T he NOW! sale in Paris on 28 February brings together the most innovative tastemakers from the worlds of art, design and fashion to bring together a unique selection of objects to suit every collection. We sat down with guest curators WE DO NOT WORK ALONE to talk about their motivations for this year's sale.
In a few words, who are you?
We are three friends who met in La Sorbonne while studying for our professional curator masters degrees. Then, each of us worked for several years in modern and contemporary art galleries, whilst we simultaneously organised a few exhibitions together for young artists. Then in 2015 we founded WE DO NOT WORK ALONE, a publisher of functional objects conceived by artists.
How did you come up with the idea of establishing WE DO NOT WORK ALONE?
We enjoy visiting workshops, working with artists, their very personal knowledge of art history and the way they look at artworks from the creator’s point of view. We wanted to work by their sides in a more engaged and direct way in order to capture our belief that art can change life, paths and perspectives as per the assertion of Robert Filliou: "Art is what makes life more interesting than art", famous words and still relevant to us.
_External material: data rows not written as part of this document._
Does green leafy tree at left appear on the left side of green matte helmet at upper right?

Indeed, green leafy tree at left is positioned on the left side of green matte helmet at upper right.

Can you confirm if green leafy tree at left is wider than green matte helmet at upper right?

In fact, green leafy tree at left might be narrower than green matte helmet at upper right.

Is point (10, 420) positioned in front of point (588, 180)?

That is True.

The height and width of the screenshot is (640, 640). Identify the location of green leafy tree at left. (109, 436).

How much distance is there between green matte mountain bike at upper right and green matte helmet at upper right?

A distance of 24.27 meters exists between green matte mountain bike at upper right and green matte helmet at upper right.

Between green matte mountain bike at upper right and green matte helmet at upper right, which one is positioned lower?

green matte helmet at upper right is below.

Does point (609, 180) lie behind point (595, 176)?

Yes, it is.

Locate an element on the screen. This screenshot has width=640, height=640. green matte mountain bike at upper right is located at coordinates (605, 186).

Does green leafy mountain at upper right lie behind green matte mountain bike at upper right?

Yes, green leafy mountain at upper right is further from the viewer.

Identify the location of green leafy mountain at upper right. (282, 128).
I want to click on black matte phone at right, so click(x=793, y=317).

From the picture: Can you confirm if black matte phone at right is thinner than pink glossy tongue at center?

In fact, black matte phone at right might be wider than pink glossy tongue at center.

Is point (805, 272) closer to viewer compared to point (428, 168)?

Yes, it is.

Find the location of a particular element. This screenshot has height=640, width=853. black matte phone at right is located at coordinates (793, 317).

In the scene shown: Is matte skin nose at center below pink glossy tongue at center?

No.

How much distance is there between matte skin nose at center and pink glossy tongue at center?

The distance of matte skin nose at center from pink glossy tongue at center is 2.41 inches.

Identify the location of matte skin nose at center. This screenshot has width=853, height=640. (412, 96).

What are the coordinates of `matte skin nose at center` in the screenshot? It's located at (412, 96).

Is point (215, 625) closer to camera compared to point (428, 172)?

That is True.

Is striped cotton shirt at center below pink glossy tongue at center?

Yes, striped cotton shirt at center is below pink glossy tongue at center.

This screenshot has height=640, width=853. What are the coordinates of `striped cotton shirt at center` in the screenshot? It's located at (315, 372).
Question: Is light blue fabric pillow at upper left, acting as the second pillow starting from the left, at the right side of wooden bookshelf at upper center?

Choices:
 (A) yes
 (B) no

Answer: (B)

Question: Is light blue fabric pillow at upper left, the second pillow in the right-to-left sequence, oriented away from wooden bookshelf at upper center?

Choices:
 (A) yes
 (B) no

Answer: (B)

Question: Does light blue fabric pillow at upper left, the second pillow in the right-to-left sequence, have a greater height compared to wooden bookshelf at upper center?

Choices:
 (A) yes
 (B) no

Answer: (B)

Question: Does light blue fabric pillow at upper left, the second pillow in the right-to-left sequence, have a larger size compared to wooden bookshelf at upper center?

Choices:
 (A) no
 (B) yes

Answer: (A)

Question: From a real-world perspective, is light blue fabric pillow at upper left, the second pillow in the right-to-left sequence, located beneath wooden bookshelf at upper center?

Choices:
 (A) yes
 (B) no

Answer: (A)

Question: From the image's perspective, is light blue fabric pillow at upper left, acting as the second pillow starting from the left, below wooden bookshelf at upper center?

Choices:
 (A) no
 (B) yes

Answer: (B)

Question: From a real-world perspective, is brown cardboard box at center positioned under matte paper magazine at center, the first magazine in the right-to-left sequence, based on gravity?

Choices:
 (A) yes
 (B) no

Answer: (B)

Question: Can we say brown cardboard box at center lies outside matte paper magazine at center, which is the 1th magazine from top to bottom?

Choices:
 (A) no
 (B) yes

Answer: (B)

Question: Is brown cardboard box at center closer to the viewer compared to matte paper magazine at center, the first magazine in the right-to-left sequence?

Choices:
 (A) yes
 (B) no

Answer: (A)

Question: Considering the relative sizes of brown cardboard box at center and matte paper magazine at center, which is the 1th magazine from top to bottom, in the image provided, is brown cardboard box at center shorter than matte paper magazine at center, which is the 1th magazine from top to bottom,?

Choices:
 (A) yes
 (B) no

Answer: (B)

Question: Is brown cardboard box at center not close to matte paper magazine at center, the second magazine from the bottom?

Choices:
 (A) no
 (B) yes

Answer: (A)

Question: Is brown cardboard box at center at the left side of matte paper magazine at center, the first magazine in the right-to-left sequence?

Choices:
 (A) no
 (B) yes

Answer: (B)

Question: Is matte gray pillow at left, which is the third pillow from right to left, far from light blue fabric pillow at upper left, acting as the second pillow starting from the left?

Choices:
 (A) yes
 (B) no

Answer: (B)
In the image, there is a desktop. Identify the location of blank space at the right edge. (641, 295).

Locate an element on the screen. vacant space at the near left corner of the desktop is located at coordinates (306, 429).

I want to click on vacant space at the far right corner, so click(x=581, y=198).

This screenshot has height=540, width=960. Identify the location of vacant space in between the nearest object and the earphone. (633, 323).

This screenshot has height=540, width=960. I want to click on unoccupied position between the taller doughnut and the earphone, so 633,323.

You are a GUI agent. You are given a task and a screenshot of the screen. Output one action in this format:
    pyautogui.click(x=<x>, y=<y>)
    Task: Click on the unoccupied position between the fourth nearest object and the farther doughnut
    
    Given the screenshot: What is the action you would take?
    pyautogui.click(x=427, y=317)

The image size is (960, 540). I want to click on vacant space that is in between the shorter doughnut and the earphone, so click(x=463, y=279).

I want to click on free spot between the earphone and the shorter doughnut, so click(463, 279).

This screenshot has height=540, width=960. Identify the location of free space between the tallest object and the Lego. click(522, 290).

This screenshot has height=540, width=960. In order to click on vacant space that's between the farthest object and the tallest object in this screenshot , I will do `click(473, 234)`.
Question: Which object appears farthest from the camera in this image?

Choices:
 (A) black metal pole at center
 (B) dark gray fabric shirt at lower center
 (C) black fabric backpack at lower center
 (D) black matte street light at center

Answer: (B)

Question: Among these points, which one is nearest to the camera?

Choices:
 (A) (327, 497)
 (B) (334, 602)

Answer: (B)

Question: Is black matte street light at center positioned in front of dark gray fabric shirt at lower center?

Thus the idea is to focus on the production of accessible pieces, easily handled, that introduce art into daily life..
Who do we find in the community WE DO NOT WORK ALONE?
The concept of community is at the center of our approach: our name is not only programmatic but it is also how we operate. In the beginning we mainly worked with artists we were close to, like Matthieu Cossé and Olivier Sévère. In our mind, the people who are part of this community are the artisans we work with, like the lapidary-turner and Master of Arts, Francis Bourjot but also the dealers like Bruno Mayrargue from the Yvon Lambert bookshop, who put their trust in us and have shown our pieces from the start. Tom Bücher and Delhia Dondain (T&D), the designers who have helped us create our visual identity as well as our scenographer Thibault Marca have also been key players since the beginning. Also Matthieu Mercier, the first artist we contacted without knowing personally, who entrusted us with the release of the LOVE & HATE white gloves, which is a hit!
From the sale, which are your favourite pieces?
We like the pitcherTêtes by Picasso. This one of a kind model is from a collaboration with the couple Ramié, owners of the pottery Madoura, which has led to the release of hundreds of functional ceramics each greater than the last. The plastic glove from Enrico Baj produced in 1968 for one edition of the portfolios by William Copley. It represents, in its conceptual and joyous disposition, a certain heroism of artistic releases from that time. We also like the photo by Michel François, Savon Mâle, in which an everyday object becomes an object of the mind; a witness of the artist's work and of his presence in the workshop. But there is also the Doll from the Ashanti people of Ghana, the chairs by Piero Fornasetti and the pieces by Karina Bisch, Mathieu Mercier, Olivier Sévère and A&F Lamarche-Ovize; to us they seem like perfect, every day, life companions!
What is the object you are the most proud of?
We are delighted to have reached a new milestone thanks to the release of the Taille-Pipe-Crayon by the artist François Curlet. It is our first time working on an actual industrial production process and on the constraints of a technical object which is more complex than appears at first sight: the metal pencil sharpener… Curlet creates his interpretation that touches with humor the language and references of art.
Another project also close to our hearts is a collection of wool seat cushions that we are having made in Kurashiki in Japan by a weaving and dying school linked to the Mingei movement. Mingei is an important reference for us: our name is also the title of a book written by the potter Kawai Kanjiro, one of the Mingei founders.
Which is the object or painting of your dreams?
Any of the 350 clay sculptures in the installation Suddenly This Overview by Fischli and Weiss at the 2013 Venice Biennale, which was a revelation for us. It delineates an elliptic, humorous and piecemeal view of the world, which through everyday situations reflects on the great truths of life and thus gives us a model, which is both formal and intellectual. Otherwise one of the objects made by Calder for his workshop and his house, like a toilet paper dispenser or a sieve, discovered in the book Calder Intime by Daniel Marchesseau, one of the main inspirations for WE DO NOT WORK ALONE.